Ghandi said, "An eye for and eye makes the world go blind." or something like that...
True, however, if the concept of trade for trade is applied with building rather than breaking down, such as, "An ear for and ear will lead to some cheers!" (Insert cornball laugh).
The clinic appointment is made for problems to be solved and a space for the patient to voice their concerns. As I care for my patients, I always listen with the intent of figuring out "What are they trying convey to me." A patient's body language, tone, and patterns speaks just as loud as the words they are saying.
I recently had a patient tell me he didn't know what was wrong with him. Looking at him though, his rapid speech pattern, heavy breathing, and slumped shoulders conveyed to me something deeper. He told me his hypertension and diabetes were bad and that his mother had been helping him manage his conditions. However, in jail, we found that his blood pressure and blood sugar were within normal limits without any intervention.
When I told him he was doing so well that monitoring his blood pressure and sugars on a rigid schedule was no longer necessary, his aggression rose. He started yelling at me, "IF SOMETHING HAPPENS TO ME IT'S ON YOU!! I HAVE SO MUCH ON MY MIND I CAN'T THINK OF THESE THINGS. IT'S ON YOU!"

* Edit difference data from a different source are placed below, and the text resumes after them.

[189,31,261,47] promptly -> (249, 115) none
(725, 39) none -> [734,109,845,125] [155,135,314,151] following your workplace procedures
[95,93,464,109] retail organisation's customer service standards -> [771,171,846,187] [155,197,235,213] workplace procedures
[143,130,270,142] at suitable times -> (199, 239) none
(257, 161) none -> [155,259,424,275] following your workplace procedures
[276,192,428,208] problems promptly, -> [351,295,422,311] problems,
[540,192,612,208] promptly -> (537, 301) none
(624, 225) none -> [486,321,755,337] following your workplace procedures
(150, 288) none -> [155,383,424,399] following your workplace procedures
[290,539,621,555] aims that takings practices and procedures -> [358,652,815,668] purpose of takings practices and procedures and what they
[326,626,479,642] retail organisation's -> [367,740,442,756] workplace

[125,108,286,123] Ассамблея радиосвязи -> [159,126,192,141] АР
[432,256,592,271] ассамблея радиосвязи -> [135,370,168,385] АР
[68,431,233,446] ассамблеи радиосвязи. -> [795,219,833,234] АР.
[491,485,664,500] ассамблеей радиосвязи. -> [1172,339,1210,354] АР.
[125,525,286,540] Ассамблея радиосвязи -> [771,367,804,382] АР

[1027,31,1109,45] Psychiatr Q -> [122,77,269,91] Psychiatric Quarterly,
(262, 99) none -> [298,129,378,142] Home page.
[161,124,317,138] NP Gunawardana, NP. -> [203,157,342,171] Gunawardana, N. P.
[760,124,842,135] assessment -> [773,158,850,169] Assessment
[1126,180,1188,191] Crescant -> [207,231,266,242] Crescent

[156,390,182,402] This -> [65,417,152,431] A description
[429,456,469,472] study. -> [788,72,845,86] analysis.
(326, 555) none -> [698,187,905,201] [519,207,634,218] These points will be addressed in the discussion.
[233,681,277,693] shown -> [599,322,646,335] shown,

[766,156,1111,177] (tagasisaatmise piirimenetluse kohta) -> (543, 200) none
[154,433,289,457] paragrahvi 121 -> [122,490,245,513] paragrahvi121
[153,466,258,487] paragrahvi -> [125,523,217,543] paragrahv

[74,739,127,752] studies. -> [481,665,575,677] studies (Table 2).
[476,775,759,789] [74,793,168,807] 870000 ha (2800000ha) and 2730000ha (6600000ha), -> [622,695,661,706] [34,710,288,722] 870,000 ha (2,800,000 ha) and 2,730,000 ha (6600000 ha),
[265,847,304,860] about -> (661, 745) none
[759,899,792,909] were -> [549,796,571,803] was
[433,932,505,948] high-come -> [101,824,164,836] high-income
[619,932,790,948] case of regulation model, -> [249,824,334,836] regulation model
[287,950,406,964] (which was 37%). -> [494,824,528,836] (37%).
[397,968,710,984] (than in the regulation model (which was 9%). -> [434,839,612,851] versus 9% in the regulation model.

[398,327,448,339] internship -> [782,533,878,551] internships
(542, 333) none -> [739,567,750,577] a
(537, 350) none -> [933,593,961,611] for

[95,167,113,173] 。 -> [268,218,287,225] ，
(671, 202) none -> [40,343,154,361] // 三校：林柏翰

Now, here's a 31-year-old man still dependent on his mother. I could have judged him with anger or I could have looked at him with the understanding. I understood that he was conveying to me fear and the lack of control over his life.
I held my hands up in surrender mode and spoke in a stern tone, "Hey! I'm on your side. You can blame and point the finger on me all you want. But this is for you. This is not for me and I'm not taking anything anyway from you. You know, I sense, you are somewhat afraid. Is that what you're feeling?" He backed off, and nodded his head "yes."